» PAGE EXTRACT
────────

Trauma about the Elbow I: Overview, Supracondylar, and Transphyseal Fractures

Up to 20% of displaced supracondylar fractures present
with an absent pulse. To clarify one’s thinking, consider three
clinical scenarios:

A child with a poorly perfused, pulseless hand requires
urgent treatment. If practical, an immediate attempt at closed
reduction in the operating room is ideal. If this is not practical,
gentle traction and placement of the elbow in 20 to 40 degrees of
flexion should be performed. Note that the this maneuver is not
an attempt to anatomically reduce the fracture, as further injury to
neurovascular structures is possible, and an acceptable reduction is
unlikely without the use of fluoroscopy and K-wires. Vascular
compromise is usually positional, with the proximal fragment often
causing occlusion of the brachial artery. Most frequently a child with
a poorly perfused, pulseless hand, whose arm was splinted in full elbow
extension prior to arrival at the hospital, will have significant
improvement in vascular perfusion by simply flexing the arm to 20 to 30
degrees (Fig. 5-8). Arteriograms generally have
no role in preoperative evaluation of the pulseless supracondylar
fracture, as they delay treatment and most frequently contribute no
useful information.²

Following a closed reduction of the fracture with a
poorly perfused, pulseless hand, perfusion usually returns. If the hand
remains poorly perfused and pulseless, operative exploration is
indicated. An anterior approach is appropriate

when
the purpose of the approach is for arterial exploration. Be aware that
at times the artery itself is not trapped in the fracture site, but
soft tissue adjacent to the artery is trapped, tethering the artery
just enough to stop flow. If the hand is still poorly perfused after
exploration and removal of an entrapped or tethered artery from the
fracture site, a general or vascular surgical consult is wise (Fig. 5-9).

If following closed reduction, the hand is pulseless but
warm and well perfused management is controversial. Some favor arterial
exploration and repair if needed at that time. With such excellent
collateral circulation about the elbow, close in-hospital observation
of at least 48 hours and mild elevation is usually sufficient, with an
understanding that if the hand loses perfusion an urgent return to the
operating room may be necessary.

With proper vigilance, compartment syndrome should be
very infrequent. A great way to minimize the risk of compartment
syndrome is to avoid elbow flexion greater than 90 degrees (Fig. 5-10).
With the predictable efficacy and safety of closed reduction and pin
fixation, elbow hyperflexion should no longer be used to hold a
fracture reduction. As a general rule, if an elbow needs to be held in
more than 90 degrees of flexion to keep the fracture reduced, using
k-wires to maintain the reduction is probably safer. In a child with a
supracondylar fracture, as elbow flexion increases, forearm compartment
pressures increase dramatically³ and brachial artery flow decreases.⁴

There are particular presentations that deserve special
attention. If the elbow is excessively swollen, perhaps with anterior
skin tenting (which suggests significant soft-tissue injuries),
treatment should be urgent to prevent compartment syndrome and
soft-tissue injury. Patients with a concomitant forearm fracture should
be closely watched for compartment syndrome as well. Particularly in
children, soft findings such as paresthesias are difficult to
interpret, and worsening pain is the most valuable sign of developing
compartment syndrome. As in adults, follow the golden rule for staying
out of trouble: if you are thinking about compartment syndrome, you
should probably measure compartment pressures or release the
compartments. One may want to consider avoiding narcotics for pain
management to better follow an examination in children at high risk for
compartment syndrome.

────────

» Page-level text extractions
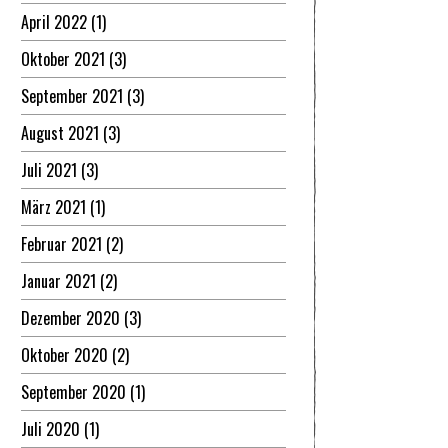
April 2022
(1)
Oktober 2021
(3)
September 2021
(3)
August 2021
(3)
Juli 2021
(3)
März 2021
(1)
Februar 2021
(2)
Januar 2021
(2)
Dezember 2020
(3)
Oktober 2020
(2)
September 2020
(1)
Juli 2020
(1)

────────

» WHAT IS NEEDED
Please continue the passage on supracondylar elbow fractures from its last sentence.

» OUTPUT
A situation that has resulted in lawsuits is a
compartment syndrome that was initially unrecognized in the setting of
a median nerve injury. Any child with impaired sensation, either from
local nerve injury or decreased mental status, should be closely
evaluated for compartment syndrome.

Posteromedially displaced fractures are associated with
AIN (anterior interosseous nerve) injuries, posterolaterally displaced
fragments with radial nerve damage, and flexion type fractures with
ulnar nerve injury. Nerve damage at the time of injury should be
observed; it usually improves within 3 months. One exception to this is
an open fracture, for which exploration of the nerve should be
considered if it would not require extensive dissection. An ulnar nerve
palsy following fixation with a medial pin most often resolves within 4
months, and removal of the medial pin upon recognition of the nerve
injury is controversial, though probably a good idea.⁵ If the surgeon chooses to remove the medial pin before the fracture is healed, loss of fracture reduction

is a potential pitfall. Thus, medial pin removal in a potentially
unstable fracture should occur in the operating room only after an
additional pin has been placed to ensure maintenance of fracture
reduction after medial pin removal.

Loss of median nerve function after surgical reduction
should raise the concern that the nerve may be trapped or tethered at
the fracture site (see Figure 5-9). If on the lateral x-ray there is a gap at the fracture site, surgical exploration may be indicated.

Often, reduction and pinning of a supracondylar fracture
can safely wait until morning. There are now at least four studies
reporting that mean delays of 8 to 21 hours in the treatment of
supracondylar humerus fractures do not increase the risk of
complications or need for an open reduction. These studies must be
interpreted with a great deal of caution, as they are retrospective.
One interpretation of these studies is that orthopaedic surgeons’
clinical judgment in determining which fractures needed urgent
treatment was correct, and we should therefore continue to have a high
vigilance for fractures at risk. Most Type II and III fractures without
undue swelling, skin puckering from the proximal fragment, significant
vascular impairment or signs of compartment syndrome do not require
urgent surgery. Children awaiting surgery may have their arms splinted
in 20° to 50° of elbow flexion, elevated, and checked every hour or two
by someone capable of recognizing signs of trouble.

A type I fracture may be treated in a long arm cast for
about 3 weeks. It has been recommended that in order to reduce and
maintain reduction of a type II extension supracondylar fracture
without pins, the elbow must be flexed to at least 120 degrees. While
good results are certainly possible with this technique, it is more
predictable to perform a closed reduction and pinning of any displaced
supracondylar fracture (see Figure 5-10).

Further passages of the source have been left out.